However, just because they are innate, that doesn’t mean I can’t be mocked mercilessly for them, for example my inability to do many sports. If I am on a football pitch, and someone calls me a useless so and so, I have a choice on how to react. I can laugh. Or I can throw my toys out of my pram; complain to the team, the local newspaper and everyone who will listen to me without punching me in my whiny moaning face. This was the course of action of the York woman who found a card saying “Santa loves all kids. Even ginger ones” so offensive she complained to Tesco and had it removed. This situation, of course, has its pros and its cons.
The more worrying side of it is that she found the card “absolutely disgusting”. And even worse, so did her “friends”.

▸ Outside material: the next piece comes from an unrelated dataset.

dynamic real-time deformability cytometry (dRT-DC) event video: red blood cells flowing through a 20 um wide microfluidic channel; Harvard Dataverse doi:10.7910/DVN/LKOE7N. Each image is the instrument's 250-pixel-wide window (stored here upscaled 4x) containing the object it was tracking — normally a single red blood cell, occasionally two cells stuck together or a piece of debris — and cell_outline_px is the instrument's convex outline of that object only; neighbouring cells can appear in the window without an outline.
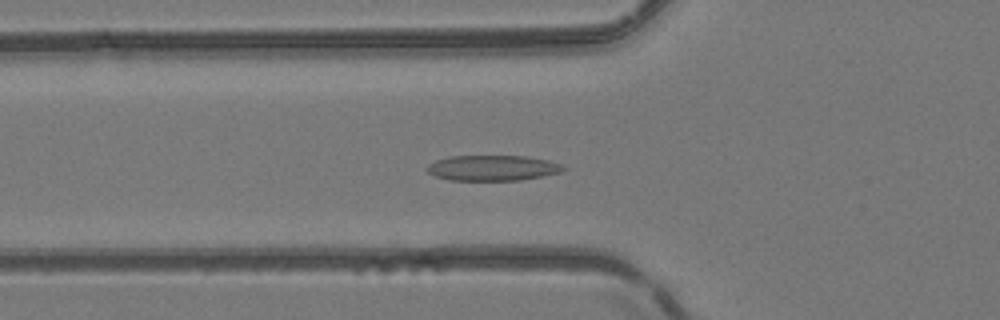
{"species": "common noctule bat (a hibernating species)", "species_latin": "Nyctalus noctula", "temperature_condition": "room temperature", "stored_images_in_passage": 51, "camera_frame_rate_fps": 3000, "um_per_image_px": 0.085, "animal": {"sex": "female", "body_mass_g": 24.6, "forearm_length_mm": 56.2}, "frame": {"image": 1, "passage_image": 19, "time_ms": 6.0, "image_size_px": [1000, 320], "cell_outline_px": [[568, 168], [560, 172], [520, 180], [448, 180], [436, 176], [428, 172], [424, 168], [428, 164], [436, 160], [452, 156], [524, 156], [548, 160], [560, 164]], "centroid_in_image_um": [41.84, 14.27], "position_along_channel_um": 84.0, "area_um2": 20.11}}
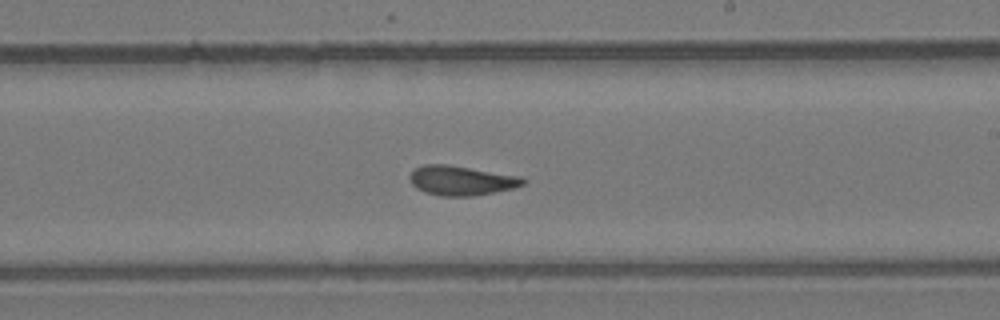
{"frame": {"image": 2, "passage_image": 31, "time_ms": 10.0, "image_size_px": [1000, 320], "cell_outline_px": [[528, 180], [524, 184], [512, 188], [472, 196], [440, 196], [424, 192], [416, 188], [412, 184], [412, 172], [416, 168], [424, 164], [448, 164], [520, 176]], "centroid_in_image_um": [39.23, 15.34], "position_along_channel_um": 249.8, "area_um2": 19.31}}
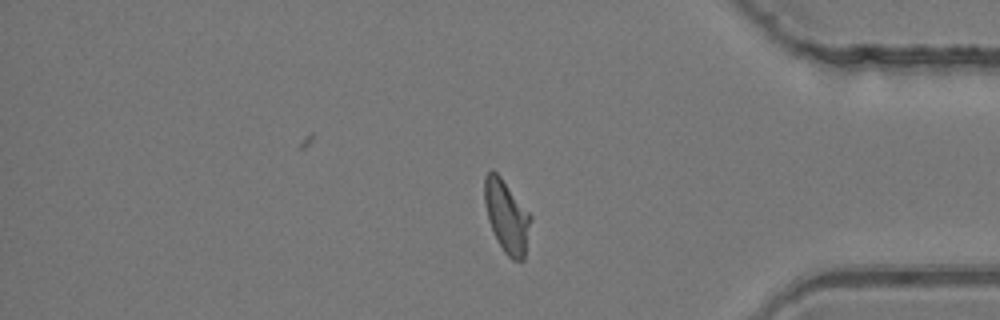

It appears that, in this day and age, if one woman can’t take a joke, no-one can. This poses a huge problem for any creative industry. In the world of TV, five or six complaints, the national press gets hold of it and spins it into thousands more. Not a week goes by without some member of a broadcasting company, usually the BBC, having to apologise for something the vast majority of people probably couldn’t give a damn about.
The problem with the BBC, of course, is that all viewers pay for it. This makes some of them believe that every single programme must be to their tastes. The BBC serves an entire nation. Obviously there are going to be programmes that offend some people. But there are many other licence fee payers. None of them personally own the BBC, and therefore cannot control its entire schedule.
And Tesco should have done the same when confronted with the mad woman and her card crusade. The world has had enough of people being offended on the behalf of everyone else. Some good natured ribbing, be it because of hair colour, girth or height is not the end of the world.